Numerous union organization leaders spoke in support of a WHS affiliation with UPMC. Steve Mazza of the Eastern Atlantic States Regional Council of Carpenters represents 800 local members in Washington and Greene counties.

Mazza shared, “WHS not only provides our members’ health care, it serves as the provider of thousands of hours of good-paying construction jobs. Allowing this merger between WHS and UPMC will help raise up underserved communities, not only by continuing to deliver excellent health care but also providing jobs that pay area-standard wages and benefits.”

Union leaders were joined by elected officials in support of the affiliation, including Rep. Tim O’Neal, Rep. Guy Reschenthaler, Rep. Josh Kail and Washington County Commissioner Nick Sherman.

“The fact of the matter is if we want the health system to persist into the future, something needs to be done. We need to ensure this health system remains an asset to our community,” said Rep. O’Neal.” “And I believe, based on the knowledge that I have, the only option to do that at this point is the acquisition with UPMC.”

Following the hearing, Rep.

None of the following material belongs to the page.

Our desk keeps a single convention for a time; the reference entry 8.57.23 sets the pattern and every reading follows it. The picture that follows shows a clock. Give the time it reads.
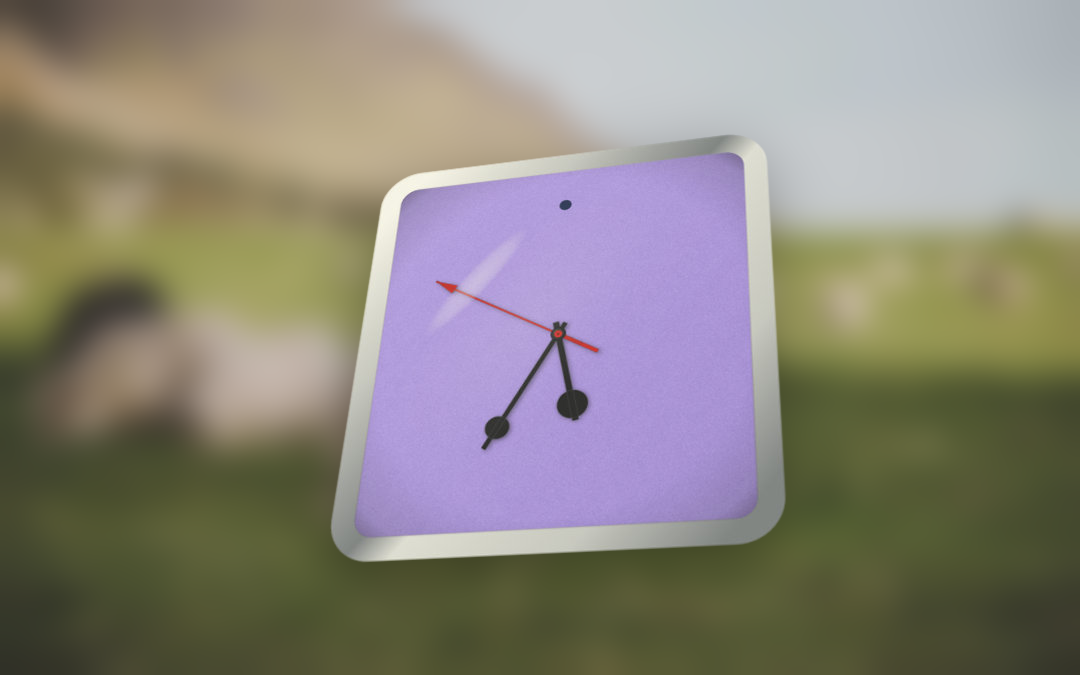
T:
5.34.50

Reschenthaler caught up with Marty Griffin on KDKA-AM to talk more about the importance of a WHS-UPMC affiliation to preserve the future of Washington Health System.

It takes a village to provide great health care. The caring people of WHS and the dedicated teams of UPMC are that village. Together, they will protect the vitality of a community asset and ensure a healthy future for Washington and Greene counties for years to come.